# How many moles are present in a "351 kg" block of calcium?

Sep 21, 2016

The number of moles in $\text{351 kg Ca}$ is $8.76 \times {10}^{3}$.

#### Explanation:

First determine the mass of one mole (i.e. molar mass) of calcium. The molar mass of an element is its atomic weight on the periodic table in g/mol.

The molar mass of calcium is 40.078 g/mol .

Next, since molar mass is g/mol, we need to convert 351 kg to g. There are 1000 g in 1 kg.

$351 \cancel{\text{kg Ca"xx(1000 "g Ca")/(1cancel"kg Ca")="351 000 g}}$

$\text{351 kg Ca=351 000 g Ca}$

Next we'll convert the given mass to moles by dividing the given mass by the molar mass.

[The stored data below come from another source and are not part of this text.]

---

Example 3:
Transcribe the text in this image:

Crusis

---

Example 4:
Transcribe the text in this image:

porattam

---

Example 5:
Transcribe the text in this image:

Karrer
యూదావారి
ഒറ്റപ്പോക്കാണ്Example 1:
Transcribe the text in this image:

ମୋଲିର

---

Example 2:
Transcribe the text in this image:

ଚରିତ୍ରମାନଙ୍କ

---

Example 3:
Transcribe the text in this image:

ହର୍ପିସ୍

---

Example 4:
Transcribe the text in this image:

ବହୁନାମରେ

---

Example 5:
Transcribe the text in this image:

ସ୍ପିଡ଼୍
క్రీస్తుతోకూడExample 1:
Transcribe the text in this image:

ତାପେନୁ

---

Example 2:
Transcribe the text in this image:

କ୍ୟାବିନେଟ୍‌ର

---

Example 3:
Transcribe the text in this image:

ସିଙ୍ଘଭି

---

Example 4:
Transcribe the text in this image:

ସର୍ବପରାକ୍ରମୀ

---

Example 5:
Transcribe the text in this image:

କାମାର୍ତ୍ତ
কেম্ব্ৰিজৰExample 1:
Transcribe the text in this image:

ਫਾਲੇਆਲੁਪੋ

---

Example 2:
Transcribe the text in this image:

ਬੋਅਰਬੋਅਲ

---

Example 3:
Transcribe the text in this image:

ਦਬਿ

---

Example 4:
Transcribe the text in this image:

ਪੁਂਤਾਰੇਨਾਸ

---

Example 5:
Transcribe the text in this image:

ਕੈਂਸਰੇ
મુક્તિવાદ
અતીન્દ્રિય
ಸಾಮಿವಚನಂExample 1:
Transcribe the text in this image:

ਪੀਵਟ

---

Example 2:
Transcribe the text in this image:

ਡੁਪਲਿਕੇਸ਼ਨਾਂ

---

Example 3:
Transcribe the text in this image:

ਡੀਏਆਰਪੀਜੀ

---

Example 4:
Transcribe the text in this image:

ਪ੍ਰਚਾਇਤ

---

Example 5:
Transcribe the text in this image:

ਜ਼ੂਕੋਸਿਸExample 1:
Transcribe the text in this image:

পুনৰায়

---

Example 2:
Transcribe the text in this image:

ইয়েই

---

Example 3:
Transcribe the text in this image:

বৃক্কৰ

$351 000 \cancel{\text{g Ca"xx(1"mol Ca")/(40.078cancel"g Ca")=8.76xx10^3 "mol Ca}}$ (rounded to three significant figures)

Sep 23, 2016

There are approx. $9000$ moles of calcium metal.

#### Explanation:

$\text{Calcium metal, } Z = 20 ,$ has a molar mass of $40.08 \cdot g \cdot m o {l}^{-} 1$. From where did I get this figure? From where will get it if you are asked this on an exam? You will not be expected to remember it.

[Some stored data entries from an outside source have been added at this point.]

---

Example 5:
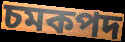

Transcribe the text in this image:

চমকপদ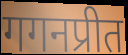
गगनप्रीतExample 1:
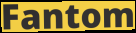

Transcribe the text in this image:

Fantom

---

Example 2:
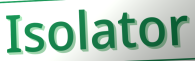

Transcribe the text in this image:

Isolator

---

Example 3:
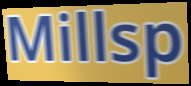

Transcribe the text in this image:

Millsp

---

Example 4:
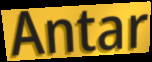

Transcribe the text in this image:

Antar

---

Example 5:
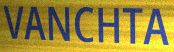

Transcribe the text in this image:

VANCHTA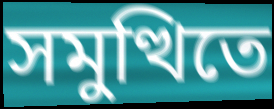
সমুত্থিতেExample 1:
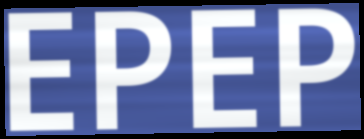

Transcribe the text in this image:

EPEP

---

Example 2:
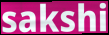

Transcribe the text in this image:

sakshi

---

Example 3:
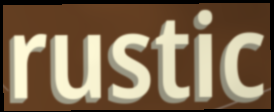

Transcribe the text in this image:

rustic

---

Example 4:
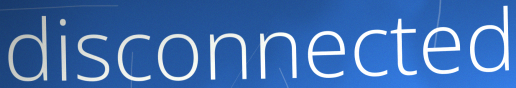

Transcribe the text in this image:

disconnected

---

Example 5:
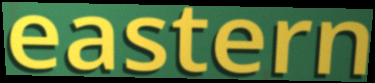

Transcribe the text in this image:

eastern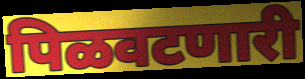
पिळवटणारी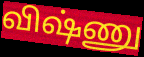
விஷ்ணு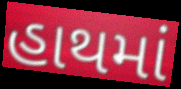
હાથમાંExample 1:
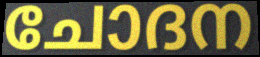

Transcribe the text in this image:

ചോദന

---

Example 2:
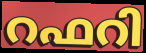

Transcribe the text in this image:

റഫറി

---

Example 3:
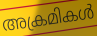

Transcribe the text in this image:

അക്രമികൾ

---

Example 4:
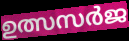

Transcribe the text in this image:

ഉത്സസർജ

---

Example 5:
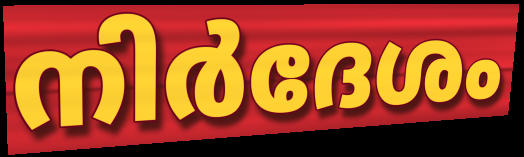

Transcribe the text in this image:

നിർദേശം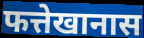
फत्तेखानास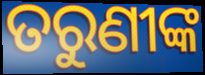
ତରୁଣୀଙ୍କ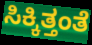
ಸಿಕ್ಕಿತ್ತಂತೆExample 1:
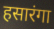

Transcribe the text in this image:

हसारंगा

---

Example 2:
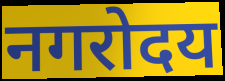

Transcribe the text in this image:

नगरोदय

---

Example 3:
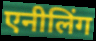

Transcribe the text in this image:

एनीलिंग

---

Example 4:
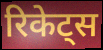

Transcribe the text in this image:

रिकेट्स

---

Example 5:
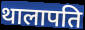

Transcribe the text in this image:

थालापति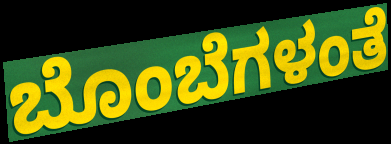
ಬೊಂಬೆಗಳಂತೆ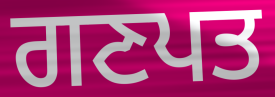
ਗਣਪਤ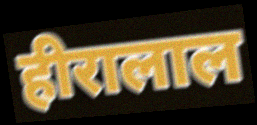
हीरालालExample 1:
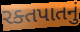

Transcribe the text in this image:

રક્તપાતનું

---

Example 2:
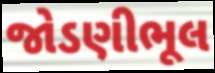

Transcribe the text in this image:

જોડણીભૂલ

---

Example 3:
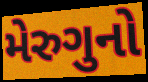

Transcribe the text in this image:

મેરુગુનો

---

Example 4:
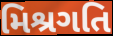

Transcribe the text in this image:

મિશ્રગતિ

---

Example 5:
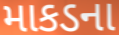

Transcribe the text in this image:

માકડના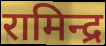
रामिन्द्रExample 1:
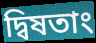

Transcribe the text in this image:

দ্বিষতাং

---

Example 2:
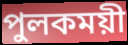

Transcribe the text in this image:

পুলকময়ী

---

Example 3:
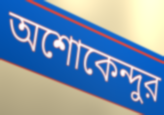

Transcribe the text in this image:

অশোকেন্দুর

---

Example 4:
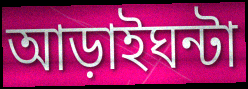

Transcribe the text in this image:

আড়াইঘন্টা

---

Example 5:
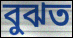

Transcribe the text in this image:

বুঝত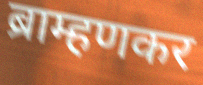
ब्राम्हणकरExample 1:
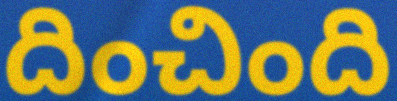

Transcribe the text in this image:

దించింది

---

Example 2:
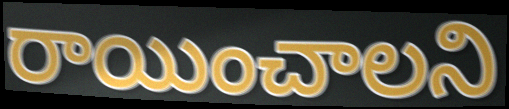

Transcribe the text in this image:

రాయించాలని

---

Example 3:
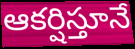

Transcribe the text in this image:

ఆకర్షిస్తూనే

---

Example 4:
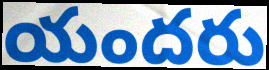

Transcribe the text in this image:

యందరు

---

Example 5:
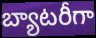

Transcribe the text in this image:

బ్యాటరీగాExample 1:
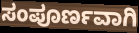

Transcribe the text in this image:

ಸಂಪೂರ್ಣವಾಗಿ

And molar quantity is simply the quotient:

$=$ $\text{Mass"/"Molar mass}$ $=$ $\frac{351.0 \times {10}^{3} \cdot \cancel{g}}{40.08 \cdot \cancel{g} \cdot m o {l}^{-} 1}$ $=$ ??mol

Note that this calculation is dimensionally consistent. I wanted an answer in $\text{moles}$. The mass units cancelled out so I got an answer in $\frac{1}{m o {l}^{-} 1} = \text{moles}$. This persuades me that I set up the question right (for once!). Are you happy with this treatment?